Hoe verzorg je een ingegroeide nagel?

Een stukje nagel dat ingroeit is hinderijk, pijnlijk en gaat gepaard met een risico op infecties. Wat kan je eraan doen? Wanneer en wie moet je raadplegen voor een ingegroeide nagel? Dr. Philippe Abimelec*, dermatoloog en nagelspecialist vertelt er meer over. 


Wat zijn de kenmerken van een ingegroeide nagel? 

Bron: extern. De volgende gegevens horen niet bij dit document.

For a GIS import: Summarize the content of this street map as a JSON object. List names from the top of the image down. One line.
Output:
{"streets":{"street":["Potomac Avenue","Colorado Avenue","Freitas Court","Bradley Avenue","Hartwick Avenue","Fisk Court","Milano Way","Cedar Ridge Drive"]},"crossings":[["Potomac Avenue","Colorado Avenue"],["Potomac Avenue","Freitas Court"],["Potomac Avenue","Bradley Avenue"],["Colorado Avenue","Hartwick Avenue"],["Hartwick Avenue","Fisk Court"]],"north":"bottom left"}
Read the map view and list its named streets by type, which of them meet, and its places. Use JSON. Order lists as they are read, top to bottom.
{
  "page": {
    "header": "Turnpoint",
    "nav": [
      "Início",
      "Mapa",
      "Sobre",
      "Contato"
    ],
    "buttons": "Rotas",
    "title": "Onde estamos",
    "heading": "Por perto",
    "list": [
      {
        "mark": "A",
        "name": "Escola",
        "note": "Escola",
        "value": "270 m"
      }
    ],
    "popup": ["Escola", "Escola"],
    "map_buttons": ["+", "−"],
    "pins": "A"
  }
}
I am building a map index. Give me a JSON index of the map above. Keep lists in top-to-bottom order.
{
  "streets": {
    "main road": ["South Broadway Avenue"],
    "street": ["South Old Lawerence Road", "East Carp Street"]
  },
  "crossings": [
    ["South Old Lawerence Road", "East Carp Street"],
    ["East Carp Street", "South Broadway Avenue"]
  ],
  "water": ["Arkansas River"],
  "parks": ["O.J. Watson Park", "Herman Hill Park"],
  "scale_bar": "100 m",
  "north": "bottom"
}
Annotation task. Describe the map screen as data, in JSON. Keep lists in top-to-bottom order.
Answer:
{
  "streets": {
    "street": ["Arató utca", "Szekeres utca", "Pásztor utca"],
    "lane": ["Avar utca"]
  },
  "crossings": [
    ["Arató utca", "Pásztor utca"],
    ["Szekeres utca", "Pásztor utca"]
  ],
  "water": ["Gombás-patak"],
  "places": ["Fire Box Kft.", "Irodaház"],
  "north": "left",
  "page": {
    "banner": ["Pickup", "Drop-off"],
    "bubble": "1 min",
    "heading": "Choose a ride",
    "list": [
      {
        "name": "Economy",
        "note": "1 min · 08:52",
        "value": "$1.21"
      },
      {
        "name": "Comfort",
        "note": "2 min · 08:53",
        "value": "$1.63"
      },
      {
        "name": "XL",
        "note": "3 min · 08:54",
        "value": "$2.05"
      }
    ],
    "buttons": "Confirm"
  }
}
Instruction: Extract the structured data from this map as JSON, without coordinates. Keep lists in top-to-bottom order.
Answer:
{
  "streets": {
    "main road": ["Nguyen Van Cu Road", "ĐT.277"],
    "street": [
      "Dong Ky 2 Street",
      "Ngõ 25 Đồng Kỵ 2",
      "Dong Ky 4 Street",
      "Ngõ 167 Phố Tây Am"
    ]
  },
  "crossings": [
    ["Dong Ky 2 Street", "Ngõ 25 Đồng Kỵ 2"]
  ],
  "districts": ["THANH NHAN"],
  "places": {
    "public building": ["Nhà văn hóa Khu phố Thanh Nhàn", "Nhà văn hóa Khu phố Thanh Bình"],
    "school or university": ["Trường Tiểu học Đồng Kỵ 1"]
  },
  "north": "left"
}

Dr Philippe Abimelec: In het begin gaat een ingegroeide nagel gepaard met pijn bij de minste druk op de rand van de nagel. Daarna treedt een roodachtige en pijnlijke zwelling op die kan infecteren. 
In dat stadium volstaat een verzorging met een antiseptisch middel (een voetbad met aangelengde chloorhexidine). Een pedicure kan het stukje ingegroeide nagel verwijderen zoals het hoort. 
Antibiotica, oraal of voor plaatselijk gebruik, zijn pas nodig wanneer de ingegroeide nagel infecteert (rode en pijnlijke zwelling, soms met etter). In dat stadium kan de pedicure geen hulp bieden en moet men een dermatoloog raadplegen. Een ingegroeide nagel kan ook leiden tot een granuloom met uitpuilend vlees ter hoogte van de nagelrand. Ook in dit geval moet een beroep gedaan worden op een dermatoloog om de ingegroeide nagel en de verwikkeling te behandelen. 


Welk zijn de verschillende soorten ingrepen? 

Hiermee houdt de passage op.